Rising by 3% in price-adjusted terms, German manufacturing production in 2017 picked up more sharply than was expected a year ago. This marked the fourth increase in a row and, at the same time, the steepest rise since 2011. In the last two months of 2017, in particular, industrial production was running at high levels.
At around 5.5% each, electrical engineering and pharmaceuticals reported the strongest production gains of the key industry sectors. In the metal and plastics industries, output was up by some 4%, whereas the automotive sector and mechanical engineering expanded production by around 3%. All of the above-mentioned sectors enjoyed the strongest outturn since 2011 (at least). Another positive is that domestic output in the chemical industry – the biggest cyclical concern of German manufacturing – also inched up by 2% in 2017, after having shrunk in each of the years between 2014 and 2016.
In line with the positive growth story, producer prices in the manufacturing sector were up by 2.3% in 2017. Whilst this was the first uptick in manufacturing producer price inflation since 2013, it should be noted that the key price drivers were the commodity-based sectors (metal production, chemicals).
Solid growth prospects for 2018, but momentum likely to slow
The prospects for manufacturing production in 2018 are favourable. New orders, for instance, continue to point to the upside. Moreover, capacity utilisation in the first quarter of 2018 climbed to the highest level since the beginning of 2008, which argues for higher capacity-increasing investment, and the ifo business climate index is at a record high, with companies particularly upbeat about their c urrent business situation. Serving as a very solid starting point for 2018, the above-mentioned high level of production at the end of 2017 is providing support from the statistical side.
But some factors, as, for instance, the appreciation of the euro versus the currencies of major trading partners, suggest that production growth is likely to lose some steam in the course of 2018. At the end of 2017, the trade-weighted euro was up by 6% on the same period a year earlier. In 2018, the strong euro ought to weigh on the German export outlook. Furthermore, ifo business expectations were scaled back for two consecutive months, but clearly remain in positive territory. The strong wage increases in the metal and electrical engineering sector (including the option to temporarily reduce working hours) will be painful for German companies, particularly in terms of cost. Given high capacity utilisation and well-filled order books, however, their adverse effect on production should be limited. But companies will arguably be more cautious when hiring new personnel, the more so as further payroll gains are restricted by a lack of qualified labour in some areas and regions. In this environment, the order backlog is, at least, unlikely to be processed more quickly than in a situation with higher labour supply. Moreover, the plans to lower the limit on fixed-term contracts, which make it easier for businesses to give lateral entrants a chance, ought to weigh on the creation of new jobs.
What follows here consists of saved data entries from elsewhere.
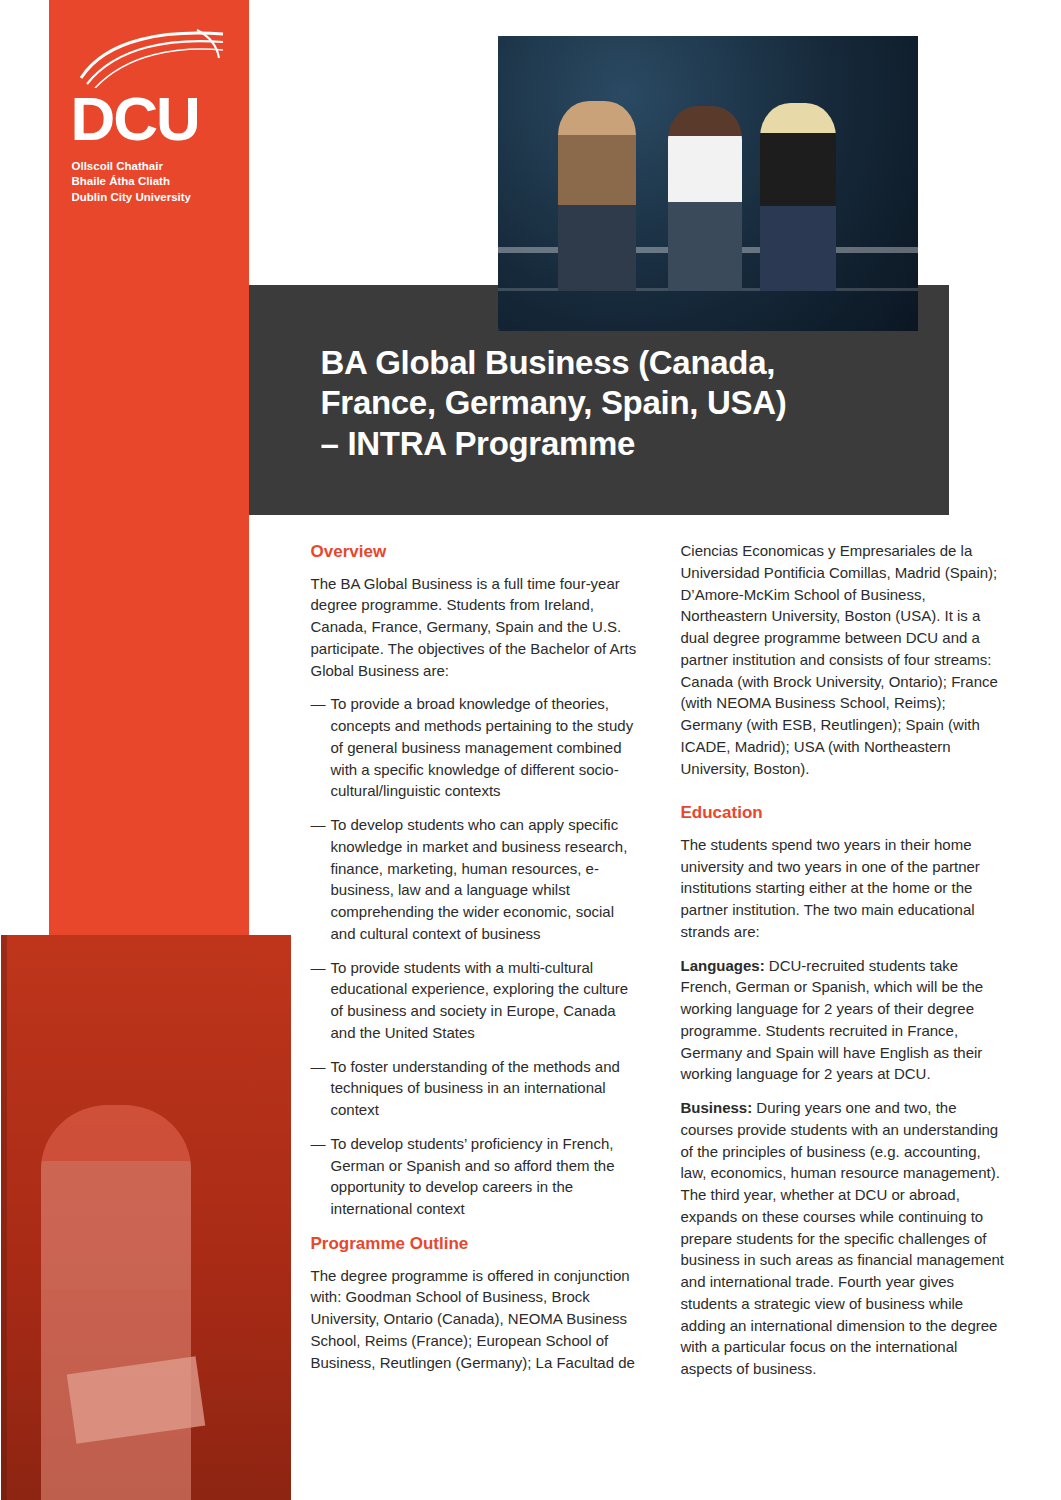DCU
Ollscoil Chathair
Bhaile Átha Cliath
Dublin City University
BA Global Business (Canada,
France, Germany, Spain, USA)
– INTRA Programme
Overview
The BA Global Business is a full time four-year degree programme. Students from Ireland, Canada, France, Germany, Spain and the U.S. participate. The objectives of the Bachelor of Arts Global Business are:
To provide a broad knowledge of theories, concepts and methods pertaining to the study of general business management combined with a specific knowledge of different socio-cultural/linguistic contexts
To develop students who can apply specific knowledge in market and business research, finance, marketing, human resources, e-business, law and a language whilst comprehending the wider economic, social and cultural context of business
To provide students with a multi-cultural educational experience, exploring the culture of business and society in Europe, Canada and the United States
To foster understanding of the methods and techniques of business in an international context
To develop students’ proficiency in French, German or Spanish and so afford them the opportunity to develop careers in the international context
Programme Outline
The degree programme is offered in conjunction with: Goodman School of Business, Brock University, Ontario (Canada), NEOMA Business School, Reims (France); European School of Business, Reutlingen (Germany); La Facultad de Ciencias Economicas y Empresariales de la Universidad Pontificia Comillas, Madrid (Spain); D’Amore-McKim School of Business, Northeastern University, Boston (USA). It is a dual degree programme between DCU and a partner institution and consists of four streams: Canada (with Brock University, Ontario); France (with NEOMA Business School, Reims); Germany (with ESB, Reutlingen); Spain (with ICADE, Madrid); USA (with Northeastern University, Boston).
Education
The students spend two years in their home university and two years in one of the partner institutions starting either at the home or the partner institution. The two main educational strands are:
Languages: DCU-recruited students take French, German or Spanish, which will be the working language for 2 years of their degree programme. Students recruited in France, Germany and Spain will have English as their working language for 2 years at DCU.
Business: During years one and two, the courses provide students with an understanding of the principles of business (e.g. accounting, law, economics, human resource management). The third year, whether at DCU or abroad, expands on these courses while continuing to prepare students for the specific challenges of business in such areas as financial management and international trade. Fourth year gives students a strategic view of business while adding an international dimension to the degree with a particular focus on the international aspects of business.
Let me repeat: The economic environment for German industry is favourable, nationally and internationally. A recession is not in sight, although financial market volatility has increased of late in the face of the imminent monetary policy reversal and higher inflation expectations. Relative to 2017, however, the uptrend of German industrial production ought to flatten in the course of 2018. Still, real output growth in 2018 looks set to be solid at 2.5%, not least thanks to the high starting point. Against this backdrop, German industry ought to be at the peak in the current cycle.